The Kaiser paused. “That is the realm of English – oh, what is the book? The Hobbit, ja. The one the Canadian recently published.”
“Tolkein, ja,” Einstein nodded. “But this is no magic ring, mein Kaiser. I have provided all the formulas and equations that support my theory, and I have evidence that the Russians, the French, the Canadians, the Americans, then American Unionists, and even the Japanese are all working on the same project. Even the Pope is looking into atomic energy!”
The Kaiser frowned. “Speak, then, and let this be good. What of this . . . atomic energy?”
____________________
And thus the Battle for Chicago comes to a close. I went through several versions of formatting this as two chapters before deciding to screw it and post to conclusion of the fight as one big whammy.

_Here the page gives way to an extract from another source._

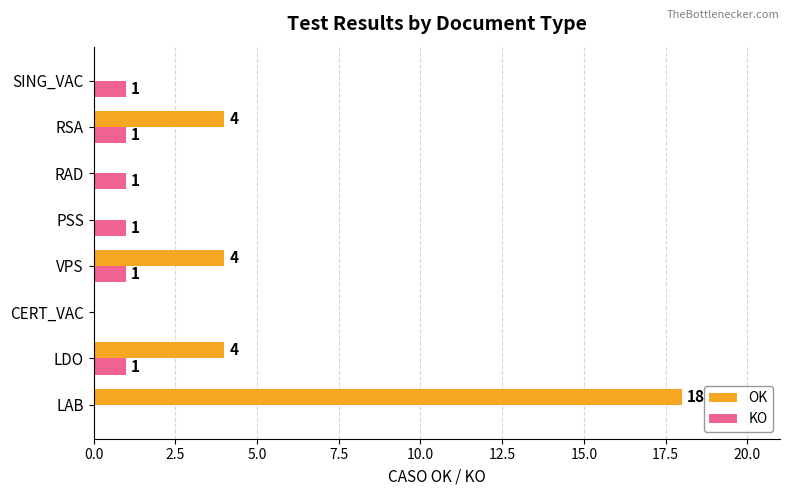

What is the total value across all series at RSA?

5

This will probably mark a slightly longer update gap than usual as I decide which of the myriad plot points will be pursued next when we resume. It's notable that my word document for this AAR has already reached 1/4 the length of both my actual novels. Feel proud you've helped me get there!

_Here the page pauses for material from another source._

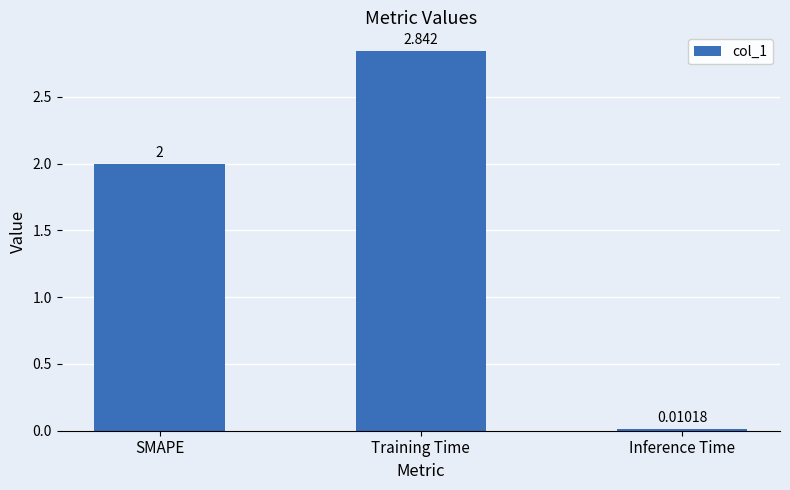

What is the label of the 1st bar from the right?

Inference Time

And since I'm not that knowledgeble about Kaiserreich, having only played the ACW(albeit repeatedly because dammit it ROCKS) anyone feel free to suggest your own plot threads from anywhere in the world. I'll also likely be playing Kaiserreich here soon for inspiration.
Now I can reveal the big thing: this isn't based on one single game. This is
heavily based on a single USA game I played, that's true, but I'm taking elements absorbed from multiple playthroughs of the ACW on all four sides and weaving them into one big narrative. Thus, the AUS is likely to be highly effective - as much as the USA and the PSA and even the Japanese, since I've worked with all three. The CSA isn't exactly out of the picture yet either, since they still control western PA, Ohio, and most of Michigan. Broken but not destroyed, as it were.
In any event, any and all comments and suggestions are appreciated even if I never get around to specifically replying to them. And who knows? I may actually use your ideas.
I will give on hint though. The next chapter will begin several weeks later, from the perspective of someone from a faction we've never seen on-camera even once so far in this AAR.